Circuit design data
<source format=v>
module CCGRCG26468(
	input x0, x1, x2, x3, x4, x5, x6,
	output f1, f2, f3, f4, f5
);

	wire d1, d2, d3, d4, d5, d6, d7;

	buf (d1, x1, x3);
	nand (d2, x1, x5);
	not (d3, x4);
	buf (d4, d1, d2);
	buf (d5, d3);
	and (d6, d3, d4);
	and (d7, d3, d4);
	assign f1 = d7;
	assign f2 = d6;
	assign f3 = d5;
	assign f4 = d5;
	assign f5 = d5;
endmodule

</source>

==

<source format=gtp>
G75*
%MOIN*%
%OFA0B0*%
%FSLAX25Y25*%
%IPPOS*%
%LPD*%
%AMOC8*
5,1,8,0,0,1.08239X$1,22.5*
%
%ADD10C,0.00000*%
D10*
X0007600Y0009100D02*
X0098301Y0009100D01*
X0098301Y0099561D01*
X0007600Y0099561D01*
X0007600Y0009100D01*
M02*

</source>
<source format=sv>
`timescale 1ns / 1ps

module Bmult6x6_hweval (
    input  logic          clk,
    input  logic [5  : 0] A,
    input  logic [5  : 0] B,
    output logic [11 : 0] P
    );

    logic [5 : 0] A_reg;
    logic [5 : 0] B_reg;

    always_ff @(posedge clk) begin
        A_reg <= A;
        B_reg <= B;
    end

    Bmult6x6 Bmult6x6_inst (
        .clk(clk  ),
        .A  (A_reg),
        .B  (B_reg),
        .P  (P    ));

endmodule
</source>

* * *

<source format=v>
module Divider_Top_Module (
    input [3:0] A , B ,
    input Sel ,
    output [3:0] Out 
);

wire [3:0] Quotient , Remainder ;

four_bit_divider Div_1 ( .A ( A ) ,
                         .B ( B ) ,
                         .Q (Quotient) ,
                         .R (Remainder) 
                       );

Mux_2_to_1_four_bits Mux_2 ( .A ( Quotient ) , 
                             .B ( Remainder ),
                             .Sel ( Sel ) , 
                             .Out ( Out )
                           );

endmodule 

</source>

■ **Task brief**: Show the lines in the entries above that include the string "format".

■ **Task answer**:
<source format=v>
<source format=gtp>
<source format=sv>
<source format=v>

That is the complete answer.